▶ [WORK ITEM] What you produce should be every line from the data that includes "regno".

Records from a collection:

───

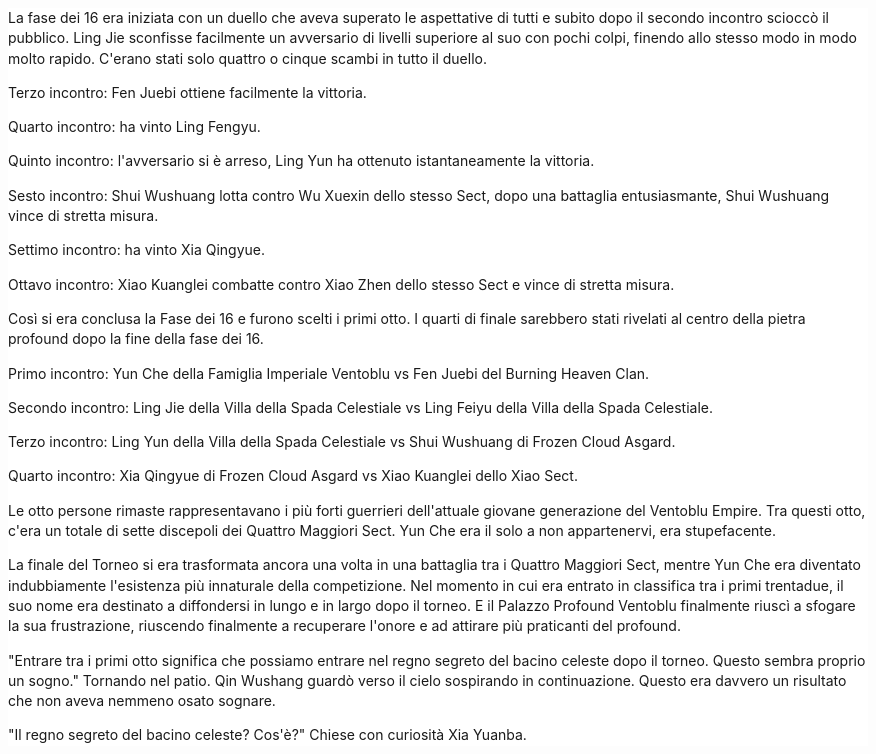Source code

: 
La fase dei 16 era iniziata con un duello che aveva superato le aspettative di tutti e subito dopo il secondo incontro scioccò il pubblico. Ling Jie sconfisse facilmente un avversario di livelli superiore al suo con pochi colpi, finendo allo stesso modo in modo molto rapido. C'erano stati solo quattro o cinque scambi in tutto il duello.


Terzo incontro: Fen Juebi ottiene facilmente la vittoria.


Quarto incontro: ha vinto Ling Fengyu.


Quinto incontro: l'avversario si è arreso, Ling Yun ha ottenuto istantaneamente la vittoria.


Sesto incontro: Shui Wushuang lotta contro Wu Xuexin dello stesso Sect, dopo una battaglia entusiasmante, Shui Wushuang vince di stretta misura.


Settimo incontro: ha vinto Xia Qingyue.


Ottavo incontro: Xiao Kuanglei combatte contro Xiao Zhen dello stesso Sect e vince di stretta misura.


Così si era conclusa la Fase dei 16 e furono scelti i primi otto. I quarti di finale sarebbero stati rivelati al centro della pietra profound dopo la fine della fase dei 16.


Primo incontro: Yun Che della Famiglia Imperiale Ventoblu vs Fen Juebi del Burning Heaven Clan.


Secondo incontro: Ling Jie della Villa della Spada Celestiale vs Ling Feiyu della Villa della Spada Celestiale.


Terzo incontro: Ling Yun della Villa della Spada Celestiale vs Shui Wushuang di Frozen Cloud Asgard.


Quarto incontro: Xia Qingyue di Frozen Cloud Asgard vs Xiao Kuanglei dello Xiao Sect.


Le otto persone rimaste rappresentavano i più forti guerrieri dell'attuale giovane generazione del Ventoblu Empire. Tra questi otto, c'era un totale di sette discepoli dei Quattro Maggiori Sect. Yun Che era il solo a non appartenervi, era stupefacente.


La finale del Torneo si era trasformata ancora una volta in una battaglia tra i Quattro Maggiori Sect, mentre Yun Che era diventato indubbiamente l'esistenza più innaturale della competizione. Nel momento in cui era entrato in classifica tra i primi trentadue, il suo nome era destinato a diffondersi in lungo e in largo dopo il torneo. E il Palazzo Profound Ventoblu finalmente riuscì a sfogare la sua frustrazione, riuscendo finalmente a recuperare l'onore e ad attirare più praticanti del profound.


"Entrare tra i primi otto significa che possiamo entrare nel regno segreto del bacino celeste dopo il torneo. Questo sembra proprio un sogno." Tornando nel patio. Qin Wushang guardò verso il cielo sospirando in continuazione. Questo era davvero un risultato che non aveva nemmeno osato sognare.


"Il regno segreto del bacino celeste? Cos'è?" Chiese con curiosità Xia Yuanba.
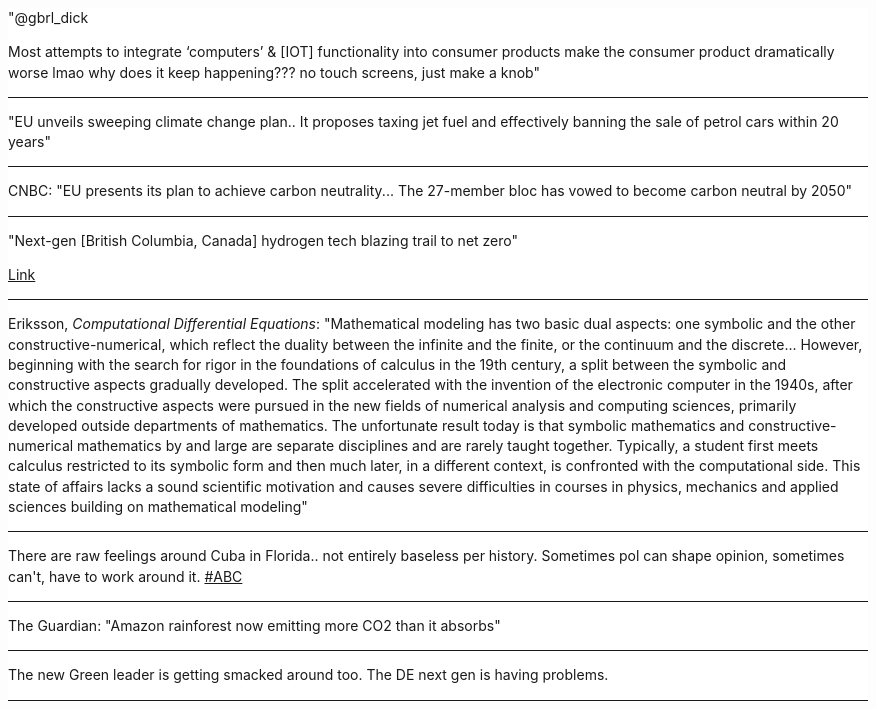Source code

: 
"@gbrl_dick

Most attempts to integrate ‘computers’ & [IOT] functionality into
consumer products make the consumer product dramatically worse lmao
why does it keep happening??? no touch screens, just make a knob"

---

"EU unveils sweeping climate change plan.. It proposes taxing jet fuel
and effectively banning the sale of petrol cars within 20 years"

---

CNBC: "EU presents its plan to achieve carbon neutrality... The
27-member bloc has vowed to become carbon neutral by 2050"

---

"Next-gen [British Columbia, Canada] hydrogen tech blazing trail to net zero"

[Link](https://www.vantechjournal.com/p/bc-hydrogen-tech-net-zero)

---

Eriksson, *Computational Differential Equations*: "Mathematical
modeling has two basic dual aspects: one symbolic and the other
constructive-numerical, which reflect the duality between the infinite
and the finite, or the continuum and the discrete... However,
beginning with the search for rigor in the foundations of calculus in
the 19th century, a split between the symbolic and constructive
aspects gradually developed. The split accelerated with the invention
of the electronic computer in the 1940s, after which the constructive
aspects were pursued in the new fields of numerical analysis and
computing sciences, primarily developed outside departments of
mathematics. The unfortunate result today is that symbolic mathematics
and constructive-numerical mathematics by and large are separate
disciplines and are rarely taught together. Typically, a student first
meets calculus restricted to its symbolic form and then much later, in
a different context, is confronted with the computational side. This
state of affairs lacks a sound scientific motivation and causes severe
difficulties in courses in physics, mechanics and applied sciences
building on mathematical modeling"

---

There are raw feelings around Cuba in Florida.. not entirely baseless per
history. Sometimes pol can shape opinion, sometimes can't, have to
work around it. [#ABC](https://thumbs.gfycat.com/AncientAllBasenji-size_restricted.gif)

---

The Guardian: "Amazon rainforest now emitting more CO2 than it absorbs"

---

The new Green leader is getting smacked around too. The DE next gen is
having problems.

---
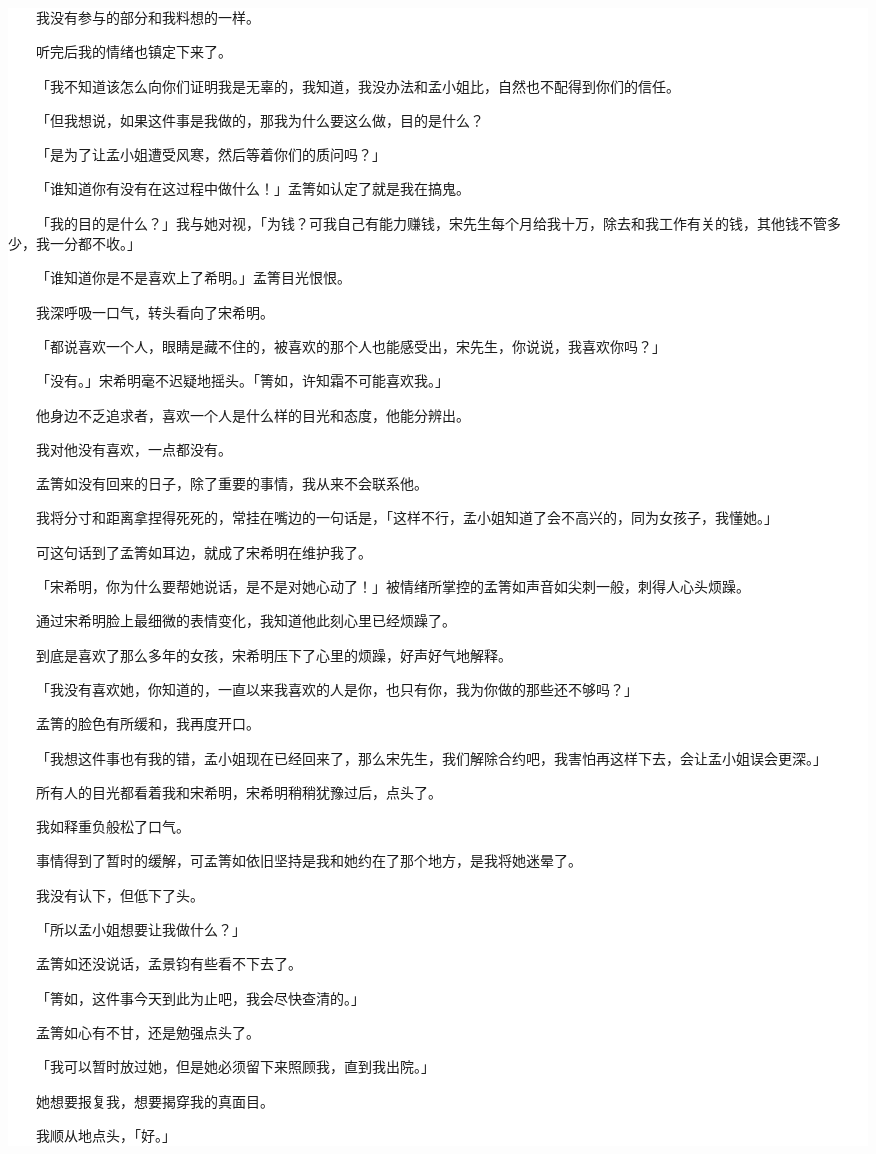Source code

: &emsp;&emsp;我没有参与的部分和我料想的一样。  
  
&emsp;&emsp;听完后我的情绪也镇定下来了。  
  
&emsp;&emsp;「我不知道该怎么向你们证明我是无辜的，我知道，我没办法和孟小姐比，自然也不配得到你们的信任。  
  
&emsp;&emsp;「但我想说，如果这件事是我做的，那我为什么要这么做，目的是什么？  
  
&emsp;&emsp;「是为了让孟小姐遭受风寒，然后等着你们的质问吗？」  
  
&emsp;&emsp;「谁知道你有没有在这过程中做什么！」孟箐如认定了就是我在搞鬼。  
  
&emsp;&emsp;「我的目的是什么？」我与她对视，「为钱？可我自己有能力赚钱，宋先生每个月给我十万，除去和我工作有关的钱，其他钱不管多少，我一分都不收。」  
  
&emsp;&emsp;「谁知道你是不是喜欢上了希明。」孟箐目光恨恨。  
  
&emsp;&emsp;我深呼吸一口气，转头看向了宋希明。  
  
&emsp;&emsp;「都说喜欢一个人，眼睛是藏不住的，被喜欢的那个人也能感受出，宋先生，你说说，我喜欢你吗？」  
  
&emsp;&emsp;「没有。」宋希明毫不迟疑地摇头。「箐如，许知霜不可能喜欢我。」  
  
&emsp;&emsp;他身边不乏追求者，喜欢一个人是什么样的目光和态度，他能分辨出。  
  
&emsp;&emsp;我对他没有喜欢，一点都没有。  
  
&emsp;&emsp;孟箐如没有回来的日子，除了重要的事情，我从来不会联系他。  
  
&emsp;&emsp;我将分寸和距离拿捏得死死的，常挂在嘴边的一句话是，「这样不行，孟小姐知道了会不高兴的，同为女孩子，我懂她。」  
  
&emsp;&emsp;可这句话到了孟箐如耳边，就成了宋希明在维护我了。  
  
&emsp;&emsp;「宋希明，你为什么要帮她说话，是不是对她心动了！」被情绪所掌控的孟箐如声音如尖刺一般，刺得人心头烦躁。  
  
&emsp;&emsp;通过宋希明脸上最细微的表情变化，我知道他此刻心里已经烦躁了。  
  
&emsp;&emsp;到底是喜欢了那么多年的女孩，宋希明压下了心里的烦躁，好声好气地解释。  
  
&emsp;&emsp;「我没有喜欢她，你知道的，一直以来我喜欢的人是你，也只有你，我为你做的那些还不够吗？」  
  
&emsp;&emsp;孟箐的脸色有所缓和，我再度开口。  
  
&emsp;&emsp;「我想这件事也有我的错，孟小姐现在已经回来了，那么宋先生，我们解除合约吧，我害怕再这样下去，会让孟小姐误会更深。」  
  
&emsp;&emsp;所有人的目光都看着我和宋希明，宋希明稍稍犹豫过后，点头了。  
  
&emsp;&emsp;我如释重负般松了口气。  
  
&emsp;&emsp;事情得到了暂时的缓解，可孟箐如依旧坚持是我和她约在了那个地方，是我将她迷晕了。  
  
&emsp;&emsp;我没有认下，但低下了头。  
  
&emsp;&emsp;「所以孟小姐想要让我做什么？」  
  
&emsp;&emsp;孟箐如还没说话，孟景钧有些看不下去了。  
  
&emsp;&emsp;「箐如，这件事今天到此为止吧，我会尽快查清的。」  
  
&emsp;&emsp;孟箐如心有不甘，还是勉强点头了。  
  
&emsp;&emsp;「我可以暂时放过她，但是她必须留下来照顾我，直到我出院。」  
  
&emsp;&emsp;她想要报复我，想要揭穿我的真面目。  
  
&emsp;&emsp;我顺从地点头，「好。」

───

▶ [RESPONSE TO THE EXERCISE]
"Entrare tra i primi otto significa che possiamo entrare nel regno segreto del bacino celeste dopo il torneo. Questo sembra proprio un sogno." Tornando nel patio. Qin Wushang guardò verso il cielo sospirando in continuazione. Questo era davvero un risultato che non aveva nemmeno osato sognare.
"Il regno segreto del bacino celeste? Cos'è?" Chiese con curiosità Xia Yuanba.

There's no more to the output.